Les sujets ont été choisis à la suite d’une première étude mais l’échantillon semble varié et représentatif de l’échantillon de départ. La perspective du chercheur n’est pas décrite avec précision.

Les méthodes utilisées pour le recueil des données sont peu détaillées et cela manque pour se projeter dans le type d’échanges qu’ont constitué ces entretiens téléphoniques.

Les principes éthiques semblent avoir été respectés.

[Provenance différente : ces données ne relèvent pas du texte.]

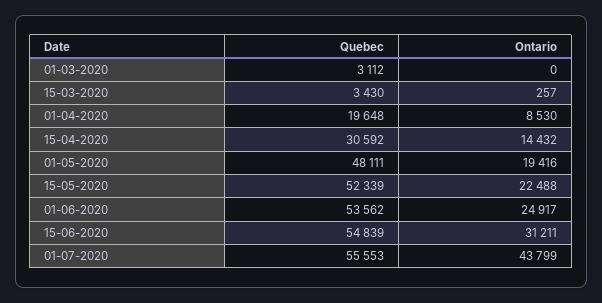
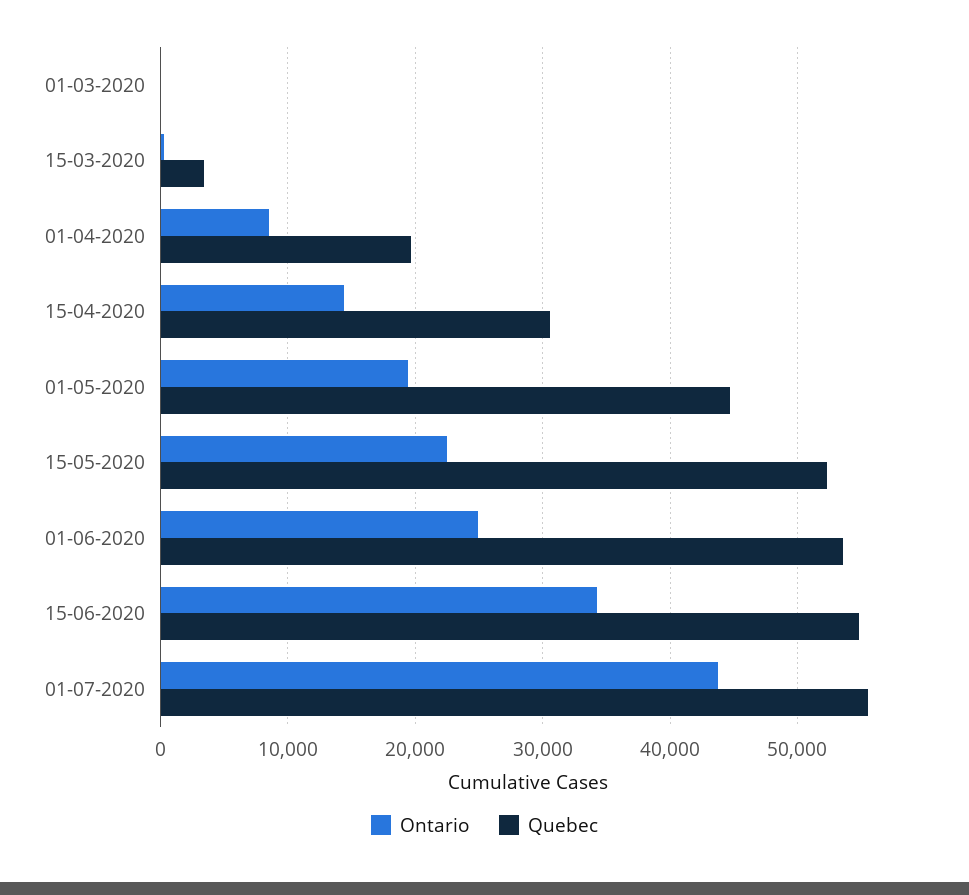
  {
    "Quebec": {
-     "01-03-2020": 3112,
+     "01-03-2020": 0,
      "15-03-2020": 3430,
      "01-04-2020": 19648,
      "15-04-2020": 30592,
-     "01-05-2020": 48111,
+     "01-05-2020": 45000,
      "15-05-2020": 52339,
      "01-06-2020": 53562,
      "15-06-2020": 54839,
      "01-07-2020": 55553
    },
    "Ontario": {
      "01-03-2020": 0,
      "15-03-2020": 257,
      "01-04-2020": 8530,
      "15-04-2020": 14432,
      "01-05-2020": 19416,
      "15-05-2020": 22488,
      "01-06-2020": 24917,
-     "15-06-2020": 31211,
+     "15-06-2020": 34000,
      "01-07-2020": 43799
    }
  }

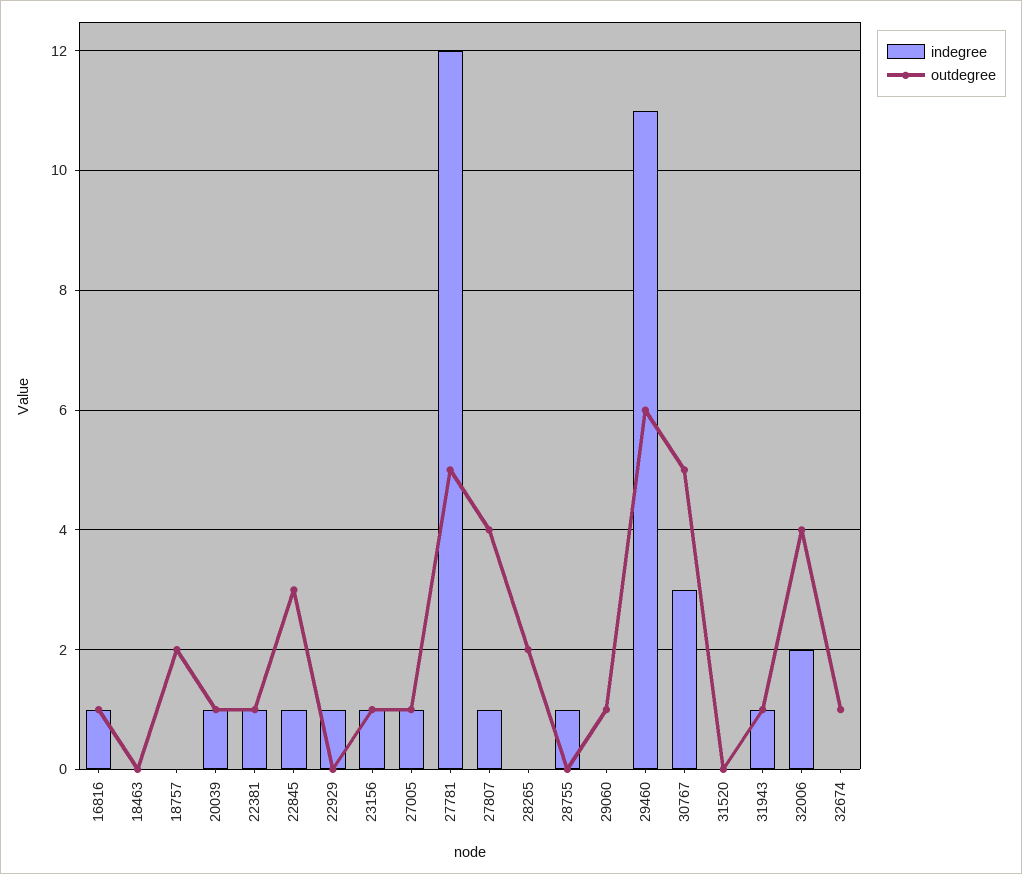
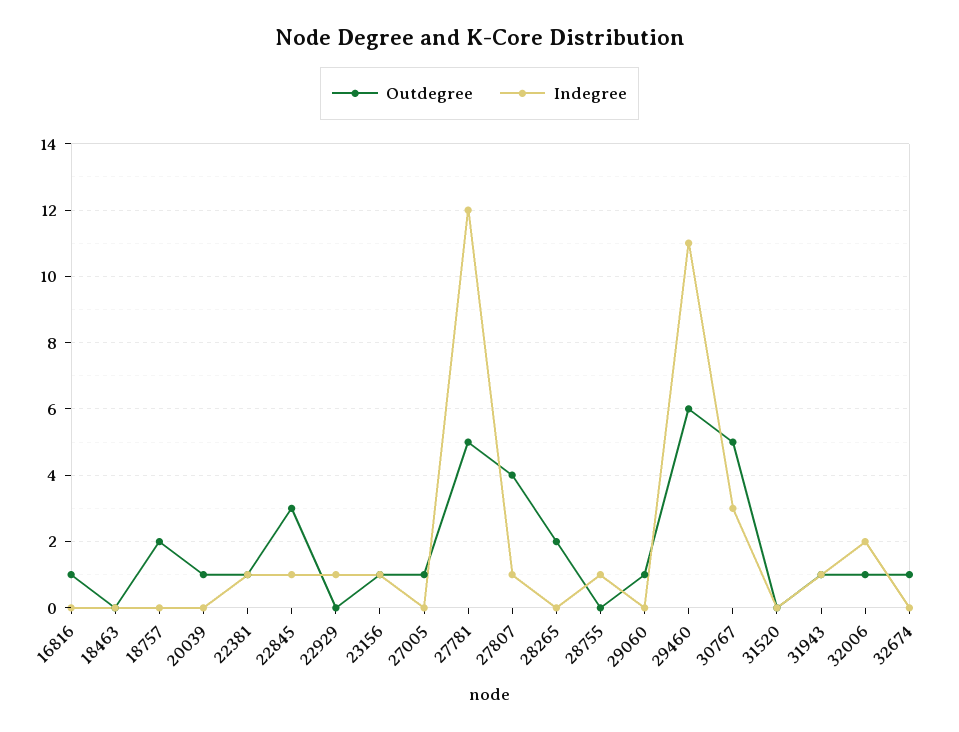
  {
    "indegree": {
-     "16816": 1,
+     "16816": 0,
      "18463": 0,
      "18757": 0,
-     "20039": 1,
+     "20039": 0,
      "22381": 1,
      "22845": 1,
      "22929": 1,
      "23156": 1,
-     "27005": 1,
+     "27005": 0,
      "27781": 12,
      "27807": 1,
      "28265": 0,
      "28755": 1,
      "29060": 0,
      "29460": 11,
      "30767": 3,
      "31520": 0,
      "31943": 1,
      "32006": 2,
      "32674": 0
    },
    "outdegree": {
      "16816": 1,
      "18463": 0,
      "18757": 2,
      "20039": 1,
      "22381": 1,
      "22845": 3,
      "22929": 0,
      "23156": 1,
      "27005": 1,
      "27781": 5,
      "27807": 4,
      "28265": 2,
      "28755": 0,
      "29060": 1,
      "29460": 6,
      "30767": 5,
      "31520": 0,
      "31943": 1,
-     "32006": 4,
+     "32006": 1,
      "32674": 1
    }
  }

Une stratégie méthodique a été élaborée pour l’analyse des résultats. Il n’est cependant pas précisé si les résultats ont été analysés indépendamment par un autre chercheur.

Les résultats sont crédibles, mais ne sont pas détaillés et sont présentés simultanément avec la discussion, ce qui ne laisse que peu de place pour entrevoir réellement quelles étaient les données initiales. Certains résultats sont utilisables pour la pratique, comme l’importance des histoires « horribles », la peur pour la santé du bébé, la peur de la douleur ou bien la peur de perdre le contrôle…Ils sont présentés de manière claire, et regroupés dans un tableau.

Les citations qui y sont associées ne favorisent pas toujours la compréhension des résultats, elles ne justifient pas l’interprétation qui en est faite.

Ces interprétations sont souvent vraisemblables mais semblent parfois motivées par des convictions personnelles que ne justifient pas forcément les résultats présentés. Ces interprétations, malgré leur manque de nuance et qui sont visiblement très en défaveur de la médicalisation de la naissance, peuvent toutefois apporter des éléments de réponse intéressants sur l’influence du contexte actuel de médicalisation sur les peurs, notamment au travers des références à d’autre études antérieures. Les limites de l’étude ne sont pas présentées.

Les auteurs concluent que le phénomène de peur de l’accouchement est à la fois social et personnel, prospectif et rétrospectif. Ils soulignent l’importance de la qualité de la relation entre les sages-femmes et les femmes, puis entre les femmes et leur entourage. Ils suggèrent que la médicalisation de la naissance joue un rôle dans la création et le renforcement des peurs. Ces conclusions sont généralisables à d’autres contextes cliniques de pays développés occidentaux.

Cette étude semble comporter quelques lacunes, tant au niveau méthodologique qu’au niveau interprétatif. Elle est toutefois intéressante pour notre sujet car elle soulève la question (peu abordée par ailleurs) de l’impact du contexte social et en particulier de la médicalisation sur le phénomène des peurs de l’accouchement.